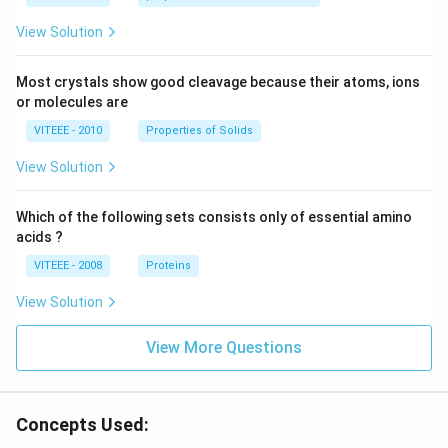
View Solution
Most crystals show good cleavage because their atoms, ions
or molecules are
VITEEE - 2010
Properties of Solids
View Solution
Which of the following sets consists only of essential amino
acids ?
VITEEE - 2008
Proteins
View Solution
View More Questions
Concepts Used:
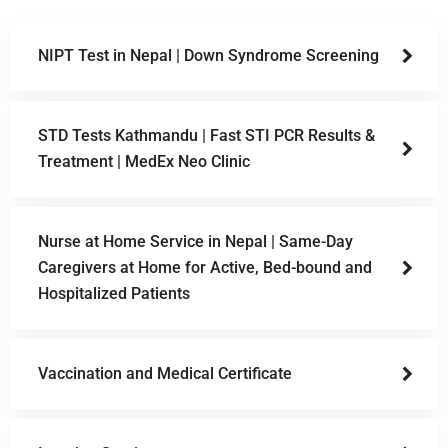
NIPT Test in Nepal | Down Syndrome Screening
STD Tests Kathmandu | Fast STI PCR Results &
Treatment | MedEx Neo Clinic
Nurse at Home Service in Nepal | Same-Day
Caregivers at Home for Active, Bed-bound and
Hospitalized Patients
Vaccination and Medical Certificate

===============

▶ **What is being asked**
Output nothing but the lines from the one containing "Caregivers at Home for Active, Bed-bound and" to the end of the listing, both of those included, exactly as given.

▶ **Expected answer**
Caregivers at Home for Active, Bed-bound and
Hospitalized Patients
Vaccination and Medical Certificate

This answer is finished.